Чтение онлайн

ЖАНРЫ

Лекции по античной философии. Очерк современной европейской философии
Шрифт:

Данная ситуация, которую я описываю, она вообще не истина и не ложь. Один будет доказывать, что российские люди добры, другой будет доказывать, что российские люди злы. Ни то, ни другое — здесь нет ни истины, ни лжи, ни добра, ни зла. Мы не можем высказывать это на нашем языке в той мере, в какой мы высказываем нечто осмысленное. Язык сам себя разрушает, потому что мы находимся в области небытия, в данном случае в области небытия психологии. Это не психологическая ситуация, а ситуация сцеплений, сцепились поезда, российские нравы; никто не хотел в отдельности ни добра, ни зла, но что-то совершал, и неминуемым интегралом этих свершений была определенная ситуация, в которой оказались люди: в одном случае — моя приятельница в гостинице, в другом случае — заключенные в лагере. Что мы можем как осмысленные существа говорить об этом? Ничего. Перевернем вопрос: в каком смысле мы ничего не можем сказать?
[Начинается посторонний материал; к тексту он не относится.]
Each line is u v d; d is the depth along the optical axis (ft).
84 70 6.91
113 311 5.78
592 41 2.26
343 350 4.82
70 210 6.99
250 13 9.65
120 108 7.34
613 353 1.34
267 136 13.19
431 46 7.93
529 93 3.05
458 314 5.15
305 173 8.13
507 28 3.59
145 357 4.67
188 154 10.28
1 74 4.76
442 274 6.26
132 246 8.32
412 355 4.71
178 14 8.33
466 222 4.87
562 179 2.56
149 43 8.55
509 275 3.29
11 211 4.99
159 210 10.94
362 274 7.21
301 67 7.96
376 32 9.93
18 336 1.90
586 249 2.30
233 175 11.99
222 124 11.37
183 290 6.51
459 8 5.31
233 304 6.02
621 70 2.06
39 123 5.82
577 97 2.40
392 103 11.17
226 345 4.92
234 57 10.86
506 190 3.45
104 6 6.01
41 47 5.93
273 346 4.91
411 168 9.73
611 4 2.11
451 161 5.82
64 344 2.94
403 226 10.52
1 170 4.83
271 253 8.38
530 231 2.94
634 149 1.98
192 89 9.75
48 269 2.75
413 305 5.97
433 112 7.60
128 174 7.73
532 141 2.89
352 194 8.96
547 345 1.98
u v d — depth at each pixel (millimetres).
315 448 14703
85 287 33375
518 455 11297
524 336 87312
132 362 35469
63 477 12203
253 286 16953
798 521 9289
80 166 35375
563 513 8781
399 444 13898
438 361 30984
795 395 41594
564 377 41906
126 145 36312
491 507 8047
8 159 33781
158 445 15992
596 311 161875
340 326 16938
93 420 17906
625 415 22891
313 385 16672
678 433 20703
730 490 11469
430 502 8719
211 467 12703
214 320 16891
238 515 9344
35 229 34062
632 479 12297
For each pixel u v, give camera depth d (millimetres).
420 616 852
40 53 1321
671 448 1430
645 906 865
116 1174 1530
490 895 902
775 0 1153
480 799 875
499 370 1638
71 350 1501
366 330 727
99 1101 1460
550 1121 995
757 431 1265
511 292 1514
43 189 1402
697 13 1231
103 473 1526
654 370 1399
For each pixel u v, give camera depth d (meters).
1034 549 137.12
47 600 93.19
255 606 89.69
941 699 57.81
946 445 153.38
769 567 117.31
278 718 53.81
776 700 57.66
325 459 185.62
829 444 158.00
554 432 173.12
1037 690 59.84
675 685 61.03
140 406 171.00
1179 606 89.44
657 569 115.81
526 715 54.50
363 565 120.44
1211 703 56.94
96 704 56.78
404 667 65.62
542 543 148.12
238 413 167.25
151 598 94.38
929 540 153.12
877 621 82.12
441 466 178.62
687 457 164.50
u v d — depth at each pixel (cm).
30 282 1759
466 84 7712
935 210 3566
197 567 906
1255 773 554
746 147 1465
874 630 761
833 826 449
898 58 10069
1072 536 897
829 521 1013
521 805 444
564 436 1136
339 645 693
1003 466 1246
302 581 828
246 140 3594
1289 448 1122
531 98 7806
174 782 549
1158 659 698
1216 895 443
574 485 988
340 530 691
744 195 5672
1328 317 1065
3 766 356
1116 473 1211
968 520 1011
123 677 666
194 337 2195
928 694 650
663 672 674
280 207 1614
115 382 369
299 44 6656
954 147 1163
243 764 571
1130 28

Я бы высказался в такой форме: психология (в данном случае мы говорим о психологии), психологическая реальность, или психологическое

бытие, есть, если есть такая реальность, вся совокупность которой достаточно долгое время и в достаточном числе людей охвачена действием определенных формализмов, называемых, например, совестью (кстати, совесть — чистый формализм). Там развивается в людях психология, или то, о чем мы можем говорить осмысленно в терминах психологии (то есть психологических качеств). Говорят, что люди добры или злы. Впервые само это различение на уровне нашего психологического языка, осмысленного, допускающего высказывание чего-то, появляется только тогда, когда появляется система отсчета внутри самой этой реальности, и эту систему отсчета составляет самооснoвное явление, бытийное явление. В данном случае я взял «совесть»: там, где есть совесть, развивается психология и, следовательно, наша возможность о случаях поступков говорить на языке психологии, и это будет осмысленный язык, на нем можно нечто высказывать.

А теперь я скажу: только там, где есть бытие, можно нечто высказывать, там, где есть реальность (некая область охвачена бытийными явлениями), артикулируются вещи, о которых можно говорить и нечто осмысленно высказывать. Ведь в случае добра и зла, имея перед собой, казалось бы, психологические явления, я не мог высказывать о них ничего психологического. Здесь должен быть применен другой аппарат анализа. Если я начну рассуждать об администраторе гостиницы или о стрелке на смотровой башне в лагере в терминах добрых или злых качеств людей, то я запутаюсь, я буду в сфере неинтеллигибельного.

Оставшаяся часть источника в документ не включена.